- _EXERCISE PROMPT_: Copy, word for word, the part of the indoor bonsai text that begins at "While working on" and ends after "when kept inside?".

:: SOURCE EXTRACT

While working on an online version of ‘The Fundamental Bonsai Course’ that will be coming out soon, prepared by Kengai Bonsai Garden, I came along a topic that I found it is very important to share with you, so today’s blog was created. We will be discussing about bonsai trees that can be kept indoors, the how’s and why’s this could happen.
Indoor bonsai trees
Strangely enough, trees were created to live in nature, but some nurseries will inform you when buying particular species of bonsai trees, that they should or can be kept indoors. This brings up some questions.
Why can this happen?
How can a tree adopt itself to a different condition?
Can photo synthesis, an important aspects to all trees and plants, happen when kept inside?
In this blog we will be giving answers to these questions and other vital information to understand why some plants can ke kept indoors, and maintain a healthy life style.
By having a good look at which trees nurseries indicate as indoor bonsai species, we will notice that the species are all tropical trees, that means native to a tropical zone. This is the first indication we have to our previous questions. Indoor bonsai trees has something to do with the tropics. This indication will move us to inspect what does the tropical zone means.
Tropical climate means climate in zones closer to or on the equatorial line, were the weather has these important conditions: hot and humid, and an abundant rainfalls which forms part of this weather.

::::
:: DATA

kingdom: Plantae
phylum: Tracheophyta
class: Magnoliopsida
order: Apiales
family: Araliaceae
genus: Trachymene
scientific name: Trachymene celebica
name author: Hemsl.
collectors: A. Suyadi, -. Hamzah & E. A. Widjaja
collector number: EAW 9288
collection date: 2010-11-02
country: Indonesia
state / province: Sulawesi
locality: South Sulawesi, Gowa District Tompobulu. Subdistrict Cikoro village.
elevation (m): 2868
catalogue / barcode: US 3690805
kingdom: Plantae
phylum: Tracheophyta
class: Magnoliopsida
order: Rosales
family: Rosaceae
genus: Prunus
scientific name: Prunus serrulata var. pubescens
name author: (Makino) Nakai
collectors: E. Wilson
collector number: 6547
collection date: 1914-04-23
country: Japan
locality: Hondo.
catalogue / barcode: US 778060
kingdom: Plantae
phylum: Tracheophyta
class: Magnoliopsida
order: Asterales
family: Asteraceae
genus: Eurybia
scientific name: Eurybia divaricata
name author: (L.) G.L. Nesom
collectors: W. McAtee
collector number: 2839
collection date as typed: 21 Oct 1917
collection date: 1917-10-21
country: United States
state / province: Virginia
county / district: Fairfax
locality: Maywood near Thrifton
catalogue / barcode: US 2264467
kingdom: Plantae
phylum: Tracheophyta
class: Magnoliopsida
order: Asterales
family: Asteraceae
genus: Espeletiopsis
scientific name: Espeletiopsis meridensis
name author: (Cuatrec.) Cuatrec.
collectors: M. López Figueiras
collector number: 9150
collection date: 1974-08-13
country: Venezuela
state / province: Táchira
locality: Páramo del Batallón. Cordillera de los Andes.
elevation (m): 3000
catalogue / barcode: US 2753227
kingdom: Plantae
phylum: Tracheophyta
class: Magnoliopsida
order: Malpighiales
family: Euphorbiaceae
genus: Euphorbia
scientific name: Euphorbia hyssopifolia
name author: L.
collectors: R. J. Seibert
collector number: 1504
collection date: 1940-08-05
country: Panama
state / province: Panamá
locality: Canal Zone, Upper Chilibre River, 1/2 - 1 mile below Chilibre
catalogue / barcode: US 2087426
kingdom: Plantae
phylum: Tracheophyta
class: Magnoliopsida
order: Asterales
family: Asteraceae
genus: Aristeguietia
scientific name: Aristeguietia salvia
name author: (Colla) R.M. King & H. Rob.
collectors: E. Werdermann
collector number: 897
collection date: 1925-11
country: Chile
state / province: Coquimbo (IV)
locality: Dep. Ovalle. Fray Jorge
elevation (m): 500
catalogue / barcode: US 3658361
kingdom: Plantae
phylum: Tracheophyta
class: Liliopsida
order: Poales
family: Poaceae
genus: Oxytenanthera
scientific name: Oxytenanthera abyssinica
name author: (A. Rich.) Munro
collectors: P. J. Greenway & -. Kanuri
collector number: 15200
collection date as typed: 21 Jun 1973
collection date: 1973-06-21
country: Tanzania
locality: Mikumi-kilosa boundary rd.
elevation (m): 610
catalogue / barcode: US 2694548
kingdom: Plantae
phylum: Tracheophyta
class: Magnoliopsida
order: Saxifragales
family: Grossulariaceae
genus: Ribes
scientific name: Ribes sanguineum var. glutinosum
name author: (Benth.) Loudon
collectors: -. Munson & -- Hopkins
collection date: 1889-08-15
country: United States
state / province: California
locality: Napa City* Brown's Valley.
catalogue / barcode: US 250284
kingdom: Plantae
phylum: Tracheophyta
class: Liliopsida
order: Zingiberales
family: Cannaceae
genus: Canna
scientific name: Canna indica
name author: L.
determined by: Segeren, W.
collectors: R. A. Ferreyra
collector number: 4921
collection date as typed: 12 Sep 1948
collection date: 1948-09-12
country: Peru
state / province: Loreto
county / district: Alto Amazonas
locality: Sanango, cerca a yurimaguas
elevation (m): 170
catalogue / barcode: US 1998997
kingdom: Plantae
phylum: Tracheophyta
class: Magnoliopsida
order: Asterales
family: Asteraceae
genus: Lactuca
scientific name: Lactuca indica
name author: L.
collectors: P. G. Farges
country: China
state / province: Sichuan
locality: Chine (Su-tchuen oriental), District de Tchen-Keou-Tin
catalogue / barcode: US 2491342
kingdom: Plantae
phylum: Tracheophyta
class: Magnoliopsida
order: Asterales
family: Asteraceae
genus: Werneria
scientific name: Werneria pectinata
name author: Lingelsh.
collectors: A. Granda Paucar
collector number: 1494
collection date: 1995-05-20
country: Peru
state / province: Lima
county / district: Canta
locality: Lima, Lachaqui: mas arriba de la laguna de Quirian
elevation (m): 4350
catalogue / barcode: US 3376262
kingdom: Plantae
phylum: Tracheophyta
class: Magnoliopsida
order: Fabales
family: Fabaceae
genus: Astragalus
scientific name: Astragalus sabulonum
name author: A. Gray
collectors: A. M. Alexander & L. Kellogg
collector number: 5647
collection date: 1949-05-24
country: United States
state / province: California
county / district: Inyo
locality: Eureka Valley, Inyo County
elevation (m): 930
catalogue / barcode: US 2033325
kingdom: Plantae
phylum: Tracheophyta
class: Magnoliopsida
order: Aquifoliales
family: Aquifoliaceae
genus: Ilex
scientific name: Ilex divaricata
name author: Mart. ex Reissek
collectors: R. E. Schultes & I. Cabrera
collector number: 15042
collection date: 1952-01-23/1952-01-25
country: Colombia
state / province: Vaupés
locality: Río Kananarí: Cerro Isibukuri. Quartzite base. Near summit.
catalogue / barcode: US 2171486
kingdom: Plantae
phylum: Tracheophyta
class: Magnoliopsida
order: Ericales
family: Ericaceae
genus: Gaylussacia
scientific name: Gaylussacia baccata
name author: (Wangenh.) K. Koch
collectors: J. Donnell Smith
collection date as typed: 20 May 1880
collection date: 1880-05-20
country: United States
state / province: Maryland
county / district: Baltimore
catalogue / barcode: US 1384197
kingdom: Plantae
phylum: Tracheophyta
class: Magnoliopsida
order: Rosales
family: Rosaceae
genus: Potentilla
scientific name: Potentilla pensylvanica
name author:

::::

- _WRITTEN SOLUTION_:
While working on an online version of ‘The Fundamental Bonsai Course’ that will be coming out soon, prepared by Kengai Bonsai Garden, I came along a topic that I found it is very important to share with you, so today’s blog was created. We will be discussing about bonsai trees that can be kept indoors, the how’s and why’s this could happen.
Indoor bonsai trees
Strangely enough, trees were created to live in nature, but some nurseries will inform you when buying particular species of bonsai trees, that they should or can be kept indoors. This brings up some questions.
Why can this happen?
How can a tree adopt itself to a different condition?
Can photo synthesis, an important aspects to all trees and plants, happen when kept inside?